[Rendered images with source text]

↓↓↓

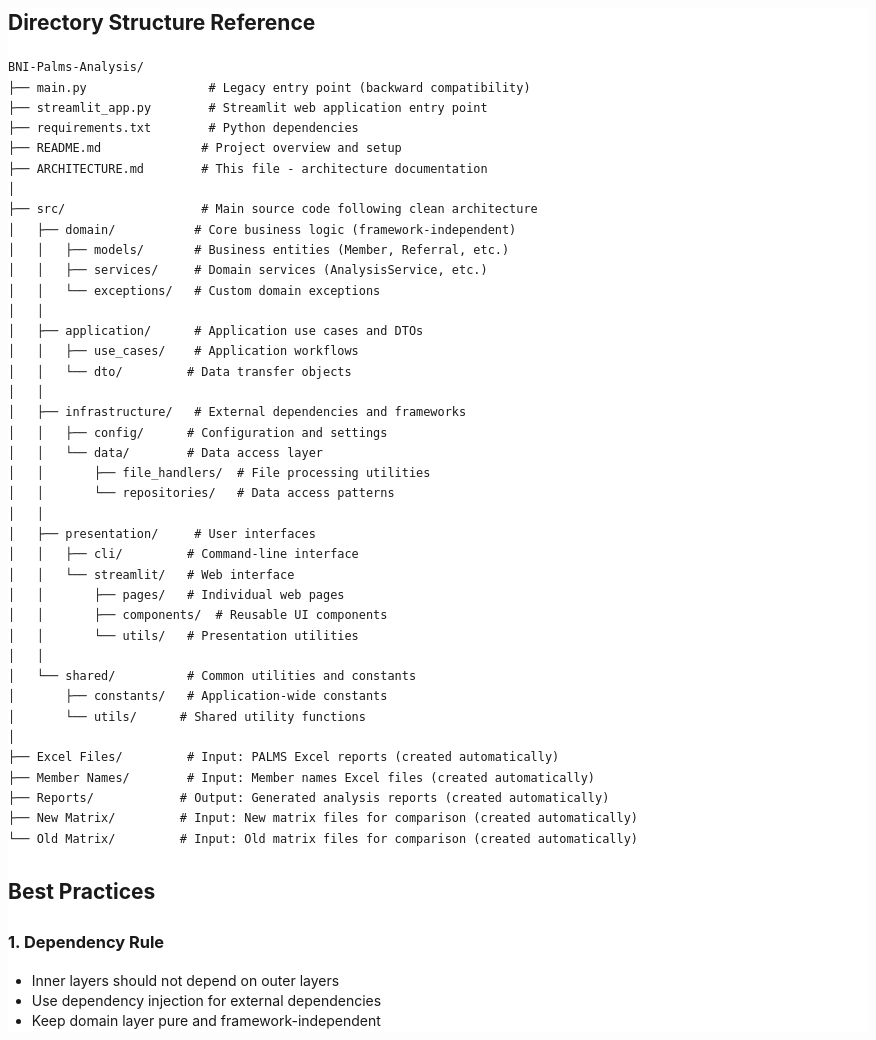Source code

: ## Directory Structure Reference

```
BNI-Palms-Analysis/
├── main.py                 # Legacy entry point (backward compatibility)
├── streamlit_app.py        # Streamlit web application entry point
├── requirements.txt        # Python dependencies
├── README.md              # Project overview and setup
├── ARCHITECTURE.md        # This file - architecture documentation
│
├── src/                   # Main source code following clean architecture
│   ├── domain/           # Core business logic (framework-independent)
│   │   ├── models/       # Business entities (Member, Referral, etc.)
│   │   ├── services/     # Domain services (AnalysisService, etc.)
│   │   └── exceptions/   # Custom domain exceptions
│   │
│   ├── application/      # Application use cases and DTOs
│   │   ├── use_cases/    # Application workflows
│   │   └── dto/         # Data transfer objects
│   │
│   ├── infrastructure/   # External dependencies and frameworks
│   │   ├── config/      # Configuration and settings
│   │   └── data/        # Data access layer
│   │       ├── file_handlers/  # File processing utilities
│   │       └── repositories/   # Data access patterns
│   │
│   ├── presentation/     # User interfaces
│   │   ├── cli/         # Command-line interface
│   │   └── streamlit/   # Web interface
│   │       ├── pages/   # Individual web pages
│   │       ├── components/  # Reusable UI components
│   │       └── utils/   # Presentation utilities
│   │
│   └── shared/          # Common utilities and constants
│       ├── constants/   # Application-wide constants
│       └── utils/      # Shared utility functions
│
├── Excel Files/         # Input: PALMS Excel reports (created automatically)
├── Member Names/        # Input: Member names Excel files (created automatically)
├── Reports/            # Output: Generated analysis reports (created automatically)
├── New Matrix/         # Input: New matrix files for comparison (created automatically)
└── Old Matrix/         # Input: Old matrix files for comparison (created automatically)
```

## Best Practices

### 1. **Dependency Rule**
- Inner layers should not depend on outer layers
- Use dependency injection for external dependencies
- Keep domain layer pure and framework-independent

↑↑↑

PROBLEM TO SOLVE: Leaving pictures aside, write out each record above exactly as given.

EXERCISE RESULT:
Source code

: ## Directory Structure Reference

```
BNI-Palms-Analysis/
├── main.py                 # Legacy entry point (backward compatibility)
├── streamlit_app.py        # Streamlit web application entry point
├── requirements.txt        # Python dependencies
├── README.md              # Project overview and setup
├── ARCHITECTURE.md        # This file - architecture documentation
│
├── src/                   # Main source code following clean architecture
│   ├── domain/           # Core business logic (framework-independent)
│   │   ├── models/       # Business entities (Member, Referral, etc.)
│   │   ├── services/     # Domain services (AnalysisService, etc.)
│   │   └── exceptions/   # Custom domain exceptions
│   │
│   ├── application/      # Application use cases and DTOs
│   │   ├── use_cases/    # Application workflows
│   │   └── dto/         # Data transfer objects
│   │
│   ├── infrastructure/   # External dependencies and frameworks
│   │   ├── config/      # Configuration and settings
│   │   └── data/        # Data access layer
│   │       ├── file_handlers/  # File processing utilities
│   │       └── repositories/   # Data access patterns
│   │
│   ├── presentation/     # User interfaces
│   │   ├── cli/         # Command-line interface
│   │   └── streamlit/   # Web interface
│   │       ├── pages/   # Individual web pages
│   │       ├── components/  # Reusable UI components
│   │       └── utils/   # Presentation utilities
│   │
│   └── shared/          # Common utilities and constants
│       ├── constants/   # Application-wide constants
│       └── utils/      # Shared utility functions
│
├── Excel Files/         # Input: PALMS Excel reports (created automatically)
├── Member Names/        # Input: Member names Excel files (created automatically)
├── Reports/            # Output: Generated analysis reports (created automatically)
├── New Matrix/         # Input: New matrix files for comparison (created automatically)
└── Old Matrix/         # Input: Old matrix files for comparison (created automatically)
```

## Best Practices

### 1. **Dependency Rule**
- Inner layers should not depend on outer layers
- Use dependency injection for external dependencies
- Keep domain layer pure and framework-independent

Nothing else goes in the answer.